Even $26 million may be optimistic. It’s a difficult market at the moment, and buyers are obsessed with comps, as the brokers I spoke with stressed. The old good co-ops, “incredibly boned” though they are, don’t command the premium they once did. “Look,” one broker told me, “co-ops in general are a much tougher sell these days. No one wants to deal with the boards or the requirements.”
The thing about this apartment — a four-bedroom, six-and-a-half-bath penthouse atop an old-line co-op building — is that, as one broker says, it’s “a particular taste for a particular client.” A perfect home for Lisa Perry, in other words, but maybe not for anyone else. It’s a strikingly contemporary space — gallery-esque with white marble floors and white lacquer walls — in an old-fashioned upper-crust building in a neighborhood known for being much the same. “It’s one of the iconic New York buildings,” one broker says, describing the elegant apartment layouts, the spectacular garden, and the East River views. “But some people have no interest in living in that neighborhood.”
Even the massive terrace, which adds more than 7,000 square feet of outdoor space, is something of a double-edged sword. Everyone wants outdoor space, but “that’s a tremendous amount,” one broker tells me, adding that it’s lovely and all but that such an abundance of terrace would require a ton of upkeep and money.

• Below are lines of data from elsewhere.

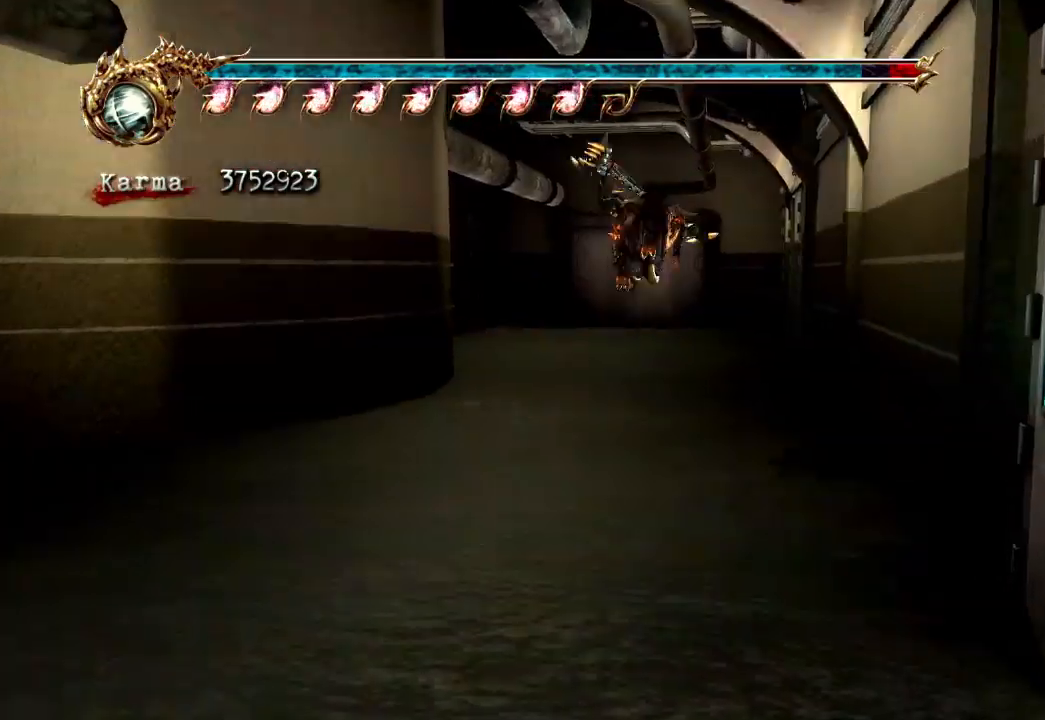
{"dt_ms": 500, "buttons": ["L2"], "left_stick": "up", "right_stick": "center", "events": [[367, "L2", "down"]]}
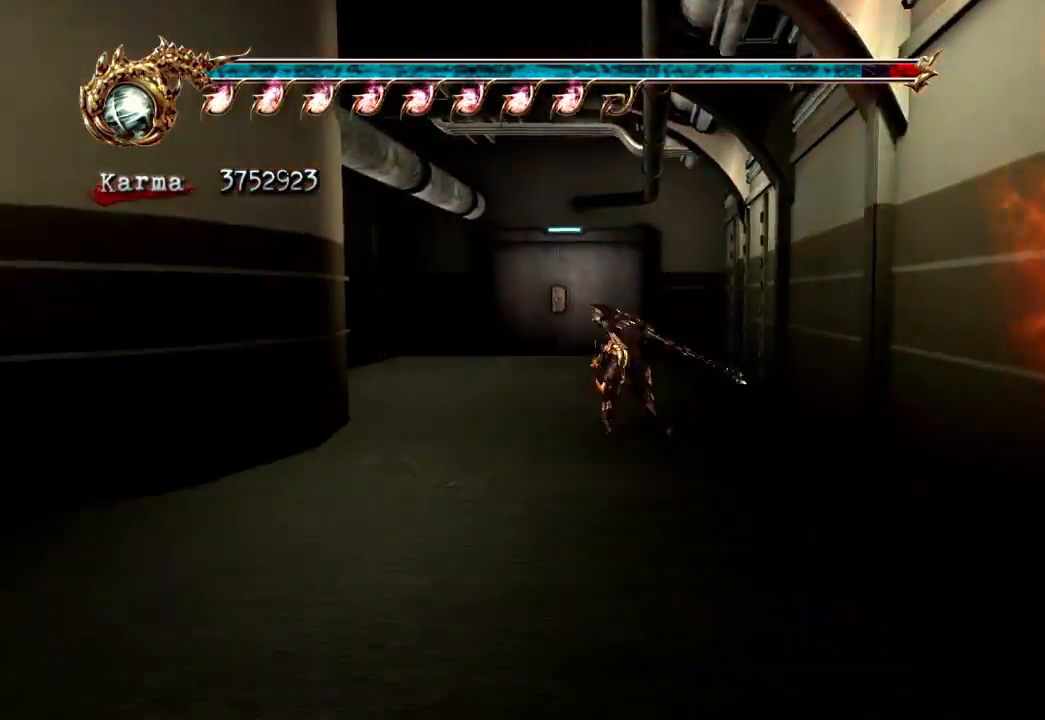
{"dt_ms": 500, "buttons": [], "left_stick": "center", "right_stick": "center", "events": [[33, "A", "down"], [150, "A", "up"], [317, "L2", "up"], [333, "left_stick", "center"]]}
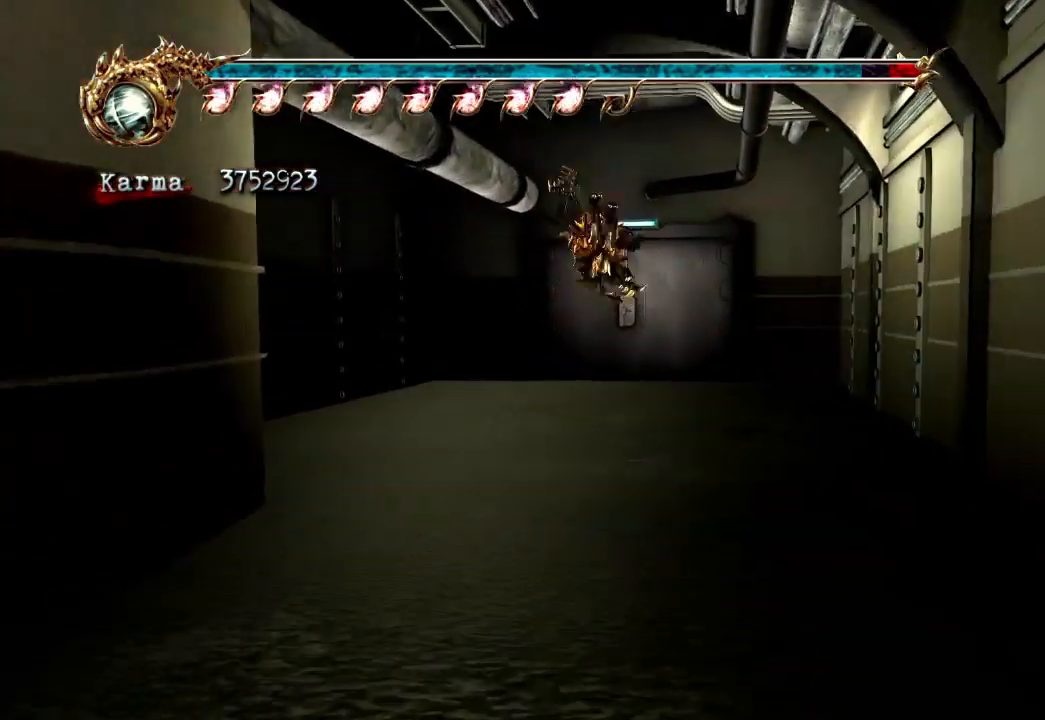
{"dt_ms": 500, "buttons": [], "left_stick": "up", "right_stick": "center", "events": [[117, "left_stick", "up"], [250, "L2", "down"], [433, "L2", "up"]]}
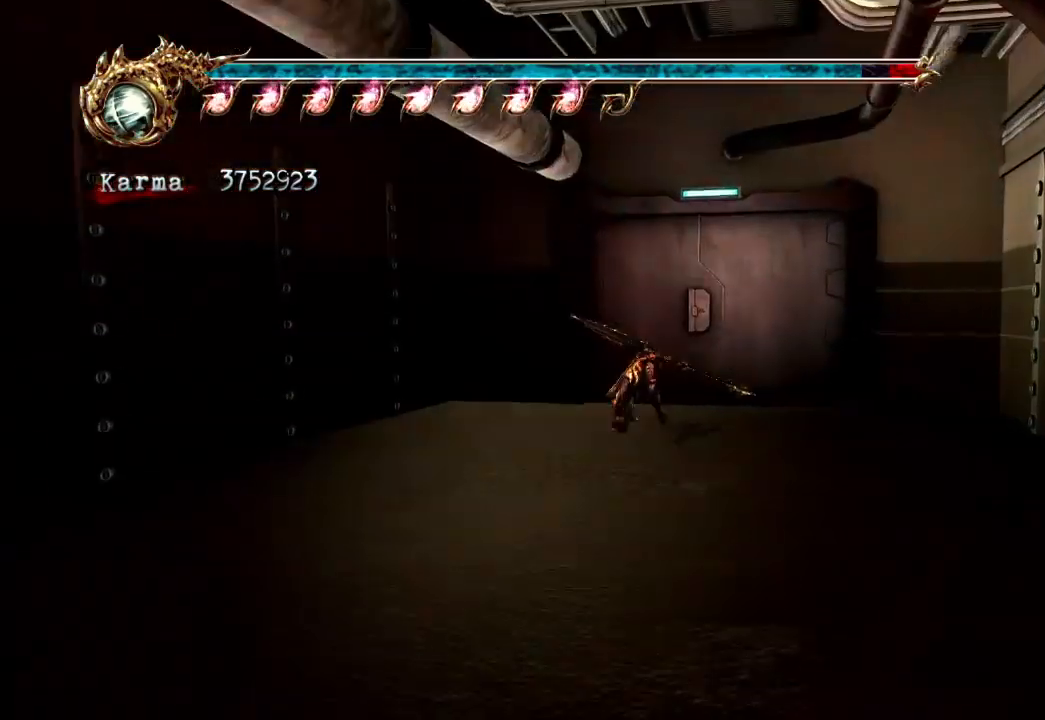
{"dt_ms": 500, "buttons": [], "left_stick": "up-right", "right_stick": "center", "events": [[117, "left_stick", "up-right"], [200, "R1", "down"], [317, "R1", "up"], [383, "R1", "down"], [500, "R1", "up"]]}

And that’s on top of the co-op’s $38,400 monthly maintenance fees. While some may enjoy tooling around in their townhome’s backyard, a penthouse terrace requires the attention of professionals.
A lot of buyers with $26 million to spend want a building with pools and pet spas and liberal subletting policies, while those willing to forgo all the hottest amenities for a building with gracious old-world charm often want an apartment with gracious old-world charm, too: French doors, wood paneling, marble fireplaces, hardwood floors. (Something more along the lines of 2C, a six-bedroom downstairs with herringbone floors and wood-burning fireplaces with original mantlepieces, asking $8.5 million.)
When Perry and her hedge-funder husband, Richard, bought the apartment from the estate of socialite philanthropist Janet Annenberg Hooker in 2000 for $10.9 million, they hired interior designer Tony Ingrao to obliterate the penthouse’s old-money aura. “Out came old moldings, wainscoting and mantels; in went white lacquer, neon lighting and art by Warhol, Lichtenstein and Vasarely,” the New York Times wrote in 2002.
That was 20 years ago — which is to say, even if a buyer likes the anachronistic quality of Perry’s style in an old-school co-op, it will still need an update. And no one wants to do a renovation right now. “It’s beautiful,” says a broker. “But it’s a period piece.”